→ WORK ORDER: Go through the listing beneath this task and return every line that carries the string "methods".

──────── INFORMATION PROVIDED

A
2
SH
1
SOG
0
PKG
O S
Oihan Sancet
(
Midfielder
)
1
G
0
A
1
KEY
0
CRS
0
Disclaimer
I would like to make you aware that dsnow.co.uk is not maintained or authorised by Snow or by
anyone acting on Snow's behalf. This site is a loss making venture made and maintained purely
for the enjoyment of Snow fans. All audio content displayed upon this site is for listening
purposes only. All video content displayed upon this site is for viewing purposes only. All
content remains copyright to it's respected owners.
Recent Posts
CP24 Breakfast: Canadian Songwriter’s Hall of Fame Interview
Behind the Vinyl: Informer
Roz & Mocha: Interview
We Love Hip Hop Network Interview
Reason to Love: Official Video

────────────────
──────── INFORMATION PROVIDED

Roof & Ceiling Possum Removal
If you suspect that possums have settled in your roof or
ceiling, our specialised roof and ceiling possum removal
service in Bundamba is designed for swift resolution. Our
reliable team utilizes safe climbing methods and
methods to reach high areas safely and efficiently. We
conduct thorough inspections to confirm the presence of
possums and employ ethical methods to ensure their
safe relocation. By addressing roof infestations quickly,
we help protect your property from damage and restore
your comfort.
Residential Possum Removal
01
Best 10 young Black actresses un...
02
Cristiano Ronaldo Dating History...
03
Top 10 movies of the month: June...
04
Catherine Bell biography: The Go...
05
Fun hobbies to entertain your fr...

────────────────

→ COMPLETED EXERCISE:
reliable team utilizes safe climbing methods and
methods to reach high areas safely and efficiently. We
possums and employ ethical methods to ensure their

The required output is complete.